Heute sind es nur noch 1 Monat und 24 Tage, bis das Fest der glänzenden Kinderaugen beginnt. Doch ist die Vorweihnachtszeit nicht schöner als das Fest selbst?

Die Vorfreude auf das Fest ist besonders bei kleinen Kindern und Jugendlichen aufgeprägt. Die meist jungen Beschenkten freuen sich schon auf den Heiligabend und grübeln schon Wochen gar Monate vorher, was sich wohl in Ihrem Paket verbirgt.

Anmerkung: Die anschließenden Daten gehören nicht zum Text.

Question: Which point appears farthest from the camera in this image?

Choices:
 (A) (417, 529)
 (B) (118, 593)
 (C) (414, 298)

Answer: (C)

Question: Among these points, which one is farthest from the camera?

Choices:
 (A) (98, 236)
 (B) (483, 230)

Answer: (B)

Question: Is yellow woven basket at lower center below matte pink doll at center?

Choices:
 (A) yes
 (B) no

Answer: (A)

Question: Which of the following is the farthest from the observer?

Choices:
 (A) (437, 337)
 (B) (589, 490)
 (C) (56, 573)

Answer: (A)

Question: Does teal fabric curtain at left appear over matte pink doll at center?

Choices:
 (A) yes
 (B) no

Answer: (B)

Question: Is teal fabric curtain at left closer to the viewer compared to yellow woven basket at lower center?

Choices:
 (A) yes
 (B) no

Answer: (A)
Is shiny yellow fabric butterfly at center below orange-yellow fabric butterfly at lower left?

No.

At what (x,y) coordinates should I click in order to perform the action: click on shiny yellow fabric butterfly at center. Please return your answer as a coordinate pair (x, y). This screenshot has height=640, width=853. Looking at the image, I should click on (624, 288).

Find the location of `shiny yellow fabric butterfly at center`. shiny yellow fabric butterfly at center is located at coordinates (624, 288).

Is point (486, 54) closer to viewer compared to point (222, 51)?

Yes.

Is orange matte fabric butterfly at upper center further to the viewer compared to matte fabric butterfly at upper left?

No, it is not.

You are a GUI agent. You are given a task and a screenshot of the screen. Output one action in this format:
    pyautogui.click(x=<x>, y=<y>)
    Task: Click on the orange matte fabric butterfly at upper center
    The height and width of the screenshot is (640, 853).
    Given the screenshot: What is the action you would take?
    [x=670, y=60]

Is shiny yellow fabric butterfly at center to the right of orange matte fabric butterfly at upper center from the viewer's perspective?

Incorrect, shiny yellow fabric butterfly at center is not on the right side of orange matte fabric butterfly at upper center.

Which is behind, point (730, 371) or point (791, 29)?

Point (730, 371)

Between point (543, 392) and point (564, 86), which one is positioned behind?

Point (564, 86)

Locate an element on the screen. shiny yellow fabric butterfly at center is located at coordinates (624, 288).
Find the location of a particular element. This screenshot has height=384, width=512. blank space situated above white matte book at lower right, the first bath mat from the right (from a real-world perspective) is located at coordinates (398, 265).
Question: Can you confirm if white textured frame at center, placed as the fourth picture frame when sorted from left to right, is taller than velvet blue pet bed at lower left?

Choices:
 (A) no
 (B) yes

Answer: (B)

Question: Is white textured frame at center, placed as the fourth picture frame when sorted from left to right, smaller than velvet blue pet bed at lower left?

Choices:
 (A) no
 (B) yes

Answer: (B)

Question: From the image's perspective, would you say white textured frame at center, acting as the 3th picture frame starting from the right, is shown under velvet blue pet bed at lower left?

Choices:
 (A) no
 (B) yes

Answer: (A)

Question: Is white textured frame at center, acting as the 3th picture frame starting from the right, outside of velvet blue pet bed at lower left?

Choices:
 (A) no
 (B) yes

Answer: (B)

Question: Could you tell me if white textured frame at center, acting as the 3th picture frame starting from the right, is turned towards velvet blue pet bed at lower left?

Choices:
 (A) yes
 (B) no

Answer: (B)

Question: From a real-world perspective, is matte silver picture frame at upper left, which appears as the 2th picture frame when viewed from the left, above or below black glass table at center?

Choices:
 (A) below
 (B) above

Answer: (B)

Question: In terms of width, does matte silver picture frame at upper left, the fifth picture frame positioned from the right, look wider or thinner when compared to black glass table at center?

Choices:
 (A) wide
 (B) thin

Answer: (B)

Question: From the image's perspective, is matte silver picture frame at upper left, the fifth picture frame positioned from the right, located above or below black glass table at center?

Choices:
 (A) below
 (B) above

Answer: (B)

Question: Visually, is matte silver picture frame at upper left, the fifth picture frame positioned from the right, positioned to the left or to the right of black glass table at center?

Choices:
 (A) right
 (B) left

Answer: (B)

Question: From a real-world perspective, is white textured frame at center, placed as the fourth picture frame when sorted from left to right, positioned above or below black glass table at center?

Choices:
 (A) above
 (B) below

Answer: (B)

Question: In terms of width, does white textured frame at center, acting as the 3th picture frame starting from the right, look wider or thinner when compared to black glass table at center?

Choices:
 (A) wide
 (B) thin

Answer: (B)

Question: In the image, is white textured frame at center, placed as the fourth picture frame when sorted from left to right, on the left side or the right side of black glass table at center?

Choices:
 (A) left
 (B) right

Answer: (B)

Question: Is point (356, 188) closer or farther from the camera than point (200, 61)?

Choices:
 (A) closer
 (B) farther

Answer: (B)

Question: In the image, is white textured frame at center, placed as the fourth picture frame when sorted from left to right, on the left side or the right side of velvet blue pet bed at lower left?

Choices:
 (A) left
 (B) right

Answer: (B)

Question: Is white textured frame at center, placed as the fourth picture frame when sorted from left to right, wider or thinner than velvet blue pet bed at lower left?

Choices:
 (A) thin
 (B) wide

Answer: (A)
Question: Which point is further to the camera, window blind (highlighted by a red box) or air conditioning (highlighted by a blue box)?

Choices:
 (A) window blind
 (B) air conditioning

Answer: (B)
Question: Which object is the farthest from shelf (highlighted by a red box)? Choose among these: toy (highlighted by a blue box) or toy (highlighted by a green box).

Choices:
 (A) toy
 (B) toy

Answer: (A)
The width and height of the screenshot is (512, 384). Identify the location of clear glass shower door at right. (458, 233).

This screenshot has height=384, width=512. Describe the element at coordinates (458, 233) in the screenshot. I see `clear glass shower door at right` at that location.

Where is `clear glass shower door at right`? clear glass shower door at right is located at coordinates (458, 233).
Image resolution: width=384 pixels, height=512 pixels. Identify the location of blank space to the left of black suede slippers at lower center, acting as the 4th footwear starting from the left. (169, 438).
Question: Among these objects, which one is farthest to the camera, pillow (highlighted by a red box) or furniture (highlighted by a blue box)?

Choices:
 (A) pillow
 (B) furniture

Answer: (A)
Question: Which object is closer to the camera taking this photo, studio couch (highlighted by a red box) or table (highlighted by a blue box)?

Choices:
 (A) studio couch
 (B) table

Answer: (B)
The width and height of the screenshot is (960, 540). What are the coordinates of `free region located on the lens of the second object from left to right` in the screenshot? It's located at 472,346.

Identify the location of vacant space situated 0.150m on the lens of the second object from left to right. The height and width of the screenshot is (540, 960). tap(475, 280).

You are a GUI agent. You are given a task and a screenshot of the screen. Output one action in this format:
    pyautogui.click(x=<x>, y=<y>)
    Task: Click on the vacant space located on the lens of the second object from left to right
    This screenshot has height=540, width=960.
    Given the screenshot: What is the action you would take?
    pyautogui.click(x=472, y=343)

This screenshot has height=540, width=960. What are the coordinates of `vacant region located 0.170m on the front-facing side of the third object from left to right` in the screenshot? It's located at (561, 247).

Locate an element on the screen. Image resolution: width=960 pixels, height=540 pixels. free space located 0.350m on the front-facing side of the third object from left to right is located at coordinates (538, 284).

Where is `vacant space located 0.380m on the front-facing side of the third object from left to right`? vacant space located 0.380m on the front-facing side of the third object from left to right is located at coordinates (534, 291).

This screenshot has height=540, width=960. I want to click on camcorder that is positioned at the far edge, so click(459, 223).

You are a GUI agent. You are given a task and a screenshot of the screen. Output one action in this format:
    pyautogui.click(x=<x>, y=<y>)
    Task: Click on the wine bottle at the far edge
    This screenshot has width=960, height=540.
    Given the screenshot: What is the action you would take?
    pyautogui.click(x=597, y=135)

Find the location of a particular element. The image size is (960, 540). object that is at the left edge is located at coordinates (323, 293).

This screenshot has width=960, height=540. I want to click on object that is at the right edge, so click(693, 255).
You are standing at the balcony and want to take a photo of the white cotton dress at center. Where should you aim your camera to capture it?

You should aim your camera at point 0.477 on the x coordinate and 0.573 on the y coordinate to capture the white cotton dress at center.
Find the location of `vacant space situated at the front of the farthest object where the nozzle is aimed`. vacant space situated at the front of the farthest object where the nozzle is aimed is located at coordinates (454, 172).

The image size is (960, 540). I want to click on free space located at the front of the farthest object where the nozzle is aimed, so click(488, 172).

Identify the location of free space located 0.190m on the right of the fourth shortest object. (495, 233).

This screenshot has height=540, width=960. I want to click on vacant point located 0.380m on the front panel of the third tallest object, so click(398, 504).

Für die Eltern ist es jedoch keine entspannte Zeit. Sie müssen das Haus dekorieren, damit es weihnachtlich beleuchtet ist. Sie müssen den Braten vorbeireiten und die Feier mit der restlichen Familien organisieren. Zu alle dem müssen sie genau wissen, was sich ihre Sprößlinge wünschen, damit es bei der Bescherung keine Tränen aus den Kulleraugen gibt.

Es kann trotz guter Vorbereitung einiges schief gehen. Achten Sie darauf, dass sie keine echten Kerzen am Tannenbaum entzünden und vermeiden Sie jegliche offene Feuer im Haus. Falls sie es doch nutzen wollen, dann lassen Sie die Kerzen niemals aus den Augen!

Hohohoo!
Eine frohe Weihnachtszeit euch allen.